*** DATA FOR PROCESSING Section Begins ***

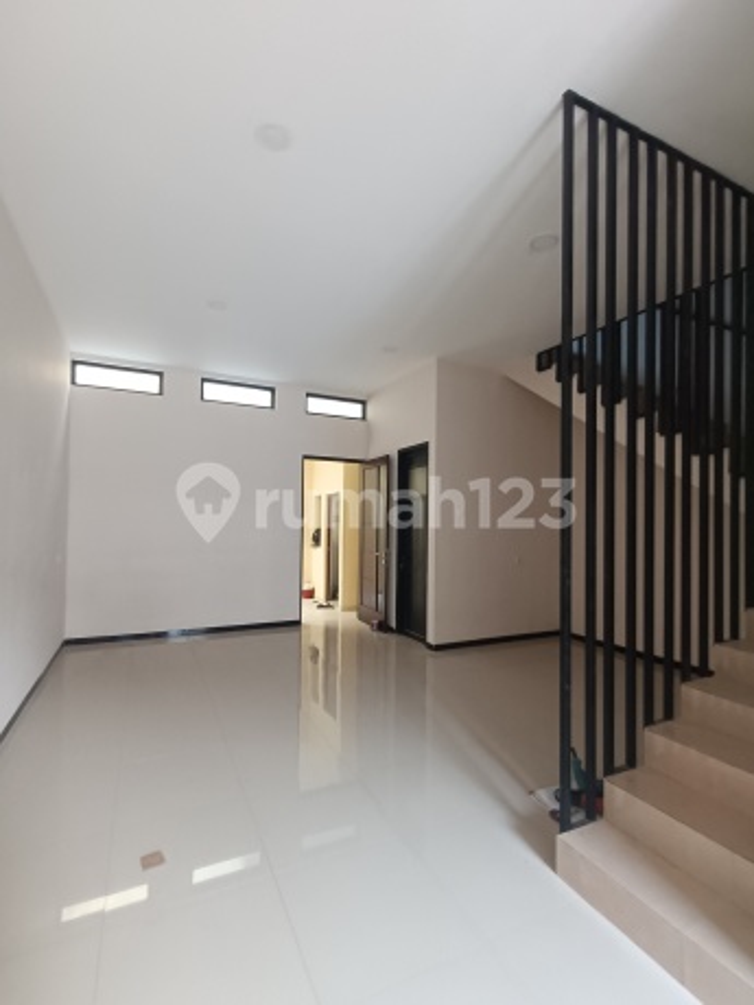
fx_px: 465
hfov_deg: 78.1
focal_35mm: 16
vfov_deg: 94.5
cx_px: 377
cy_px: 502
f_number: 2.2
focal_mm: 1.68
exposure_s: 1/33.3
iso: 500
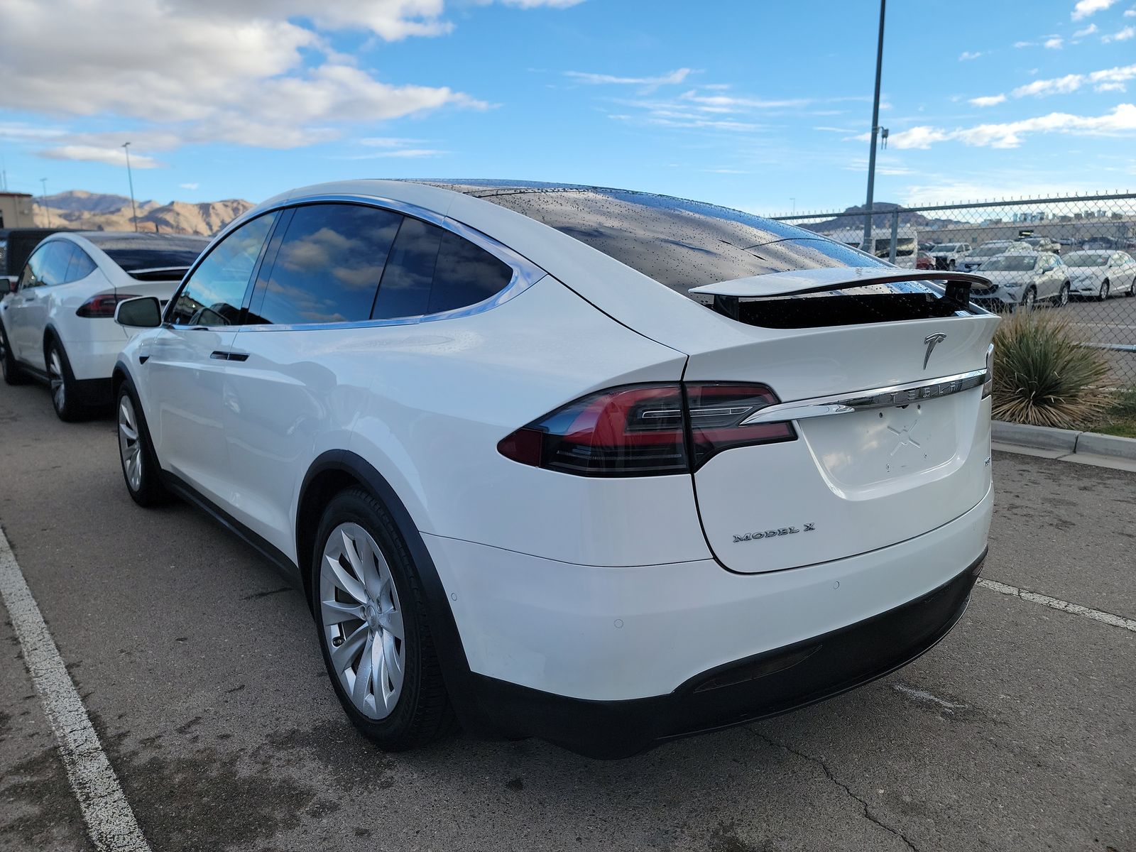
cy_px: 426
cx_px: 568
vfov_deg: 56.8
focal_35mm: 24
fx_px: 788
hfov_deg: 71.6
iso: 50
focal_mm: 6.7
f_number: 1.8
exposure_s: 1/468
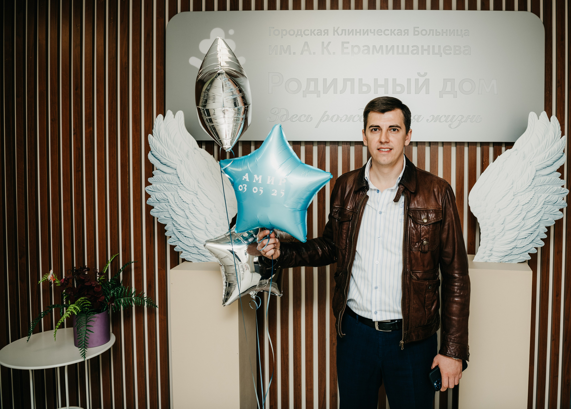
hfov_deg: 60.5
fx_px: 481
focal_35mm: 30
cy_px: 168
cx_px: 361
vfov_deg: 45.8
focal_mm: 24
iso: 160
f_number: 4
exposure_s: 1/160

*** DATA FOR PROCESSING Section Ends ***

TRY IT:
The records above must be repeated in full and exactly, but without any of the pictures.

ANSWER FOR THE TASK:
fx_px: 465
hfov_deg: 78.1
focal_35mm: 16
vfov_deg: 94.5
cx_px: 377
cy_px: 502
f_number: 2.2
focal_mm: 1.68
exposure_s: 1/33.3
iso: 500
cy_px: 426
cx_px: 568
vfov_deg: 56.8
focal_35mm: 24
fx_px: 788
hfov_deg: 71.6
iso: 50
focal_mm: 6.7
f_number: 1.8
exposure_s: 1/468
hfov_deg: 60.5
fx_px: 481
focal_35mm: 30
cy_px: 168
cx_px: 361
vfov_deg: 45.8
focal_mm: 24
iso: 160
f_number: 4
exposure_s: 1/160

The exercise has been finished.